March 23, 2008

 Loyalty and logic

First things first: it's excellent news that Douglas Kmiec, a largely unreconstructed conservative lawyer (teaches law at Pepperdine, was a co-chair of the Romney campaign) of some eminence (ran the Office of Legal Counsel under Reagan and Bush the First, was Dean of Catholic University Law School), has endorsed Barack Obama, done so eloquently, and done so with his eyes wide open to Obama's policy positions. Kmiec hasn't made himself any friends among conservatives, so liberals should try to find nice things to say about him.

Mike O'Hare thinks that Kmiec has has reasoning backward: from loyalties to principles, rather than the other way around. Like Jonathan Kulick, I think that Mike's anaysis misreads Kmiec. For "As a Republican, I believe ... " I think one should read "Consistent with the principles that lead me to adhere to the Republican Party, I believe ... "

In context, Kmiec's rhetorical use of the phrase is designed to remind the readers he wants to persuade that he's one of them, sharing their commitments, and nonetheless prefers a candidate who doesn't share those commitments.

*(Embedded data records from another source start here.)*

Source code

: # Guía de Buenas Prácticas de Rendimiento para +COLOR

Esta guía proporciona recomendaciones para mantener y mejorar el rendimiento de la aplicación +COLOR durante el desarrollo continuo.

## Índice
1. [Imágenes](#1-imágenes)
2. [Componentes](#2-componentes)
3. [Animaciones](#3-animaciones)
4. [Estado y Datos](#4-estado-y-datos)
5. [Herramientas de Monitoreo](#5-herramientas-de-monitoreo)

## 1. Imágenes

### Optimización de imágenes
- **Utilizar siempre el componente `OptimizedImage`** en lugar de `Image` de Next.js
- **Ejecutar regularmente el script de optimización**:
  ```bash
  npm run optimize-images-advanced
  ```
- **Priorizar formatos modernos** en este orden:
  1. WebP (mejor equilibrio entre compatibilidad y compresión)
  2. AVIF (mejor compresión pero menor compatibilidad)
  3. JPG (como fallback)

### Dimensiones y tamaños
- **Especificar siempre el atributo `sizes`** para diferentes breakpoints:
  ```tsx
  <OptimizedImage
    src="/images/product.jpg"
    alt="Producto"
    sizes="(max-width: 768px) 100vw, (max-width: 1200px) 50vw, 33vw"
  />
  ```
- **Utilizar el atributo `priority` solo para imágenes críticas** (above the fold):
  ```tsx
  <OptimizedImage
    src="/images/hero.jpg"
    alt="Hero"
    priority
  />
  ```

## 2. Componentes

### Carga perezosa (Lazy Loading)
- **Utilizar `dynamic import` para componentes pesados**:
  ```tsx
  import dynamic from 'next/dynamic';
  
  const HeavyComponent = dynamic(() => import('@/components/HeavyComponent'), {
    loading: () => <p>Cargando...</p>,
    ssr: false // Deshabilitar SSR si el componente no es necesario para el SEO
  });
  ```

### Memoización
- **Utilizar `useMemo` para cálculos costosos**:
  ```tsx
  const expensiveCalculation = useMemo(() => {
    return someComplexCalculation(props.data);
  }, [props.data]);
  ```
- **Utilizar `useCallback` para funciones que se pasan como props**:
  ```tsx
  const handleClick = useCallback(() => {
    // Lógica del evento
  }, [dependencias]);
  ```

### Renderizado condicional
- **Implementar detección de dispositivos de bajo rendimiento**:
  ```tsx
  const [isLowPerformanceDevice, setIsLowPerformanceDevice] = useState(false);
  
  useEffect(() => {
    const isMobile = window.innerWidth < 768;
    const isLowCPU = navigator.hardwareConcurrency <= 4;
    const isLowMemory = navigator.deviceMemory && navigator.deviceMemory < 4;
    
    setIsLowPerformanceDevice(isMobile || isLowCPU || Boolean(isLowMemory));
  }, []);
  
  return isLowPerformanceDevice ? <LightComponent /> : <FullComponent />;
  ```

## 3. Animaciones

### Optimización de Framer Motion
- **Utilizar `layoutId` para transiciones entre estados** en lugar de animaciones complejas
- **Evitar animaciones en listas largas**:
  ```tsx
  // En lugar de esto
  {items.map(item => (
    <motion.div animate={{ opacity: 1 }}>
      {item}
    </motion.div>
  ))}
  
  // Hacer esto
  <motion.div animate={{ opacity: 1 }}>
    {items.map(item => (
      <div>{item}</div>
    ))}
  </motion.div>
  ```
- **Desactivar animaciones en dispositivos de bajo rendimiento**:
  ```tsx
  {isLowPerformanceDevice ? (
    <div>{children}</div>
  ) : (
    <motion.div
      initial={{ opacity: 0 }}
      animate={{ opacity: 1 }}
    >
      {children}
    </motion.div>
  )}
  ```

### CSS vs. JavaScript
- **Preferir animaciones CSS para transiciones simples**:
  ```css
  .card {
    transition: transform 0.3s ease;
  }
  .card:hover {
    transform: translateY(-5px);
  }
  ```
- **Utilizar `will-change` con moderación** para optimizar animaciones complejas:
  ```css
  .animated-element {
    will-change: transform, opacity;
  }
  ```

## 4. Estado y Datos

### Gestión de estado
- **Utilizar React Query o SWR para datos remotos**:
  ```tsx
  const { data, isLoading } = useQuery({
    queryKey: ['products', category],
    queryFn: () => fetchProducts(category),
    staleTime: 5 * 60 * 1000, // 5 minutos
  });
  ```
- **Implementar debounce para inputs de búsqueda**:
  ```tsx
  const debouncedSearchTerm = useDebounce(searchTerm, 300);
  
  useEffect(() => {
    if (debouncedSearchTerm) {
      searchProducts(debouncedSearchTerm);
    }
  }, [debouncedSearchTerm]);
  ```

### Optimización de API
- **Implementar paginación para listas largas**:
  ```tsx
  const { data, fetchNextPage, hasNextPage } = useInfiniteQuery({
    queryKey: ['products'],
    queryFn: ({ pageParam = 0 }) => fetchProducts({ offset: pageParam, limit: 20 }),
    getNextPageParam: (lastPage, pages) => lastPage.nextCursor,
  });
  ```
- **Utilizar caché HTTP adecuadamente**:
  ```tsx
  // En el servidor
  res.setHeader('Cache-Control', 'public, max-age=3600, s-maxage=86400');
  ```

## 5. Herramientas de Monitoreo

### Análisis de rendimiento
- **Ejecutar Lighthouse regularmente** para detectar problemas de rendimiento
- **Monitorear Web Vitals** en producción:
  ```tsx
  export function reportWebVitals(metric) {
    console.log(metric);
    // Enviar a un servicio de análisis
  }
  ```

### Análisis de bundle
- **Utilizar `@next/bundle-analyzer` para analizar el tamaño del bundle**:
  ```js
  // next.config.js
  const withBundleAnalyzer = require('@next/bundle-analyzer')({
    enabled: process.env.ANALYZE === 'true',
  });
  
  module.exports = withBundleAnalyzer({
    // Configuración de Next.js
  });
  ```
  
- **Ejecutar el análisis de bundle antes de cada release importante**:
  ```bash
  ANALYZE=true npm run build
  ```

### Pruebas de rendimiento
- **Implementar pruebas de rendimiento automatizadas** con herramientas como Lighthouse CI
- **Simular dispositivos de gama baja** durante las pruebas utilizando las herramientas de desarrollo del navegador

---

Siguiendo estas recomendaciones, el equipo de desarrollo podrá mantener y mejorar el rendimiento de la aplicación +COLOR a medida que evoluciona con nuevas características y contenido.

But that aside, I don't think it's unreasonable to acknowledge an obligation to one's core tradition. If I were to say, "As a liberal, I believe in freedom of the press," that wouldn't mean merely that liberalism's support for press freedom led me to become a liberal, but that my adherence to the liberal tradition commits me to believing that the press should be free even if at a particular moment I'm tempted to want to suppress a journal I think noxious. Of course the presumption of consistency is rebuttable, but it requires a rebuttal.

If this were a question of an artistic tradition rather than a political/intellectual one, Mike would be the first to remind us that no work of art (and no thought) originates ex nihilo; we're all standing on the shoulders of giants, or at least body-surfing on the shoulders of crowds, and they're particular giants and particular crowds.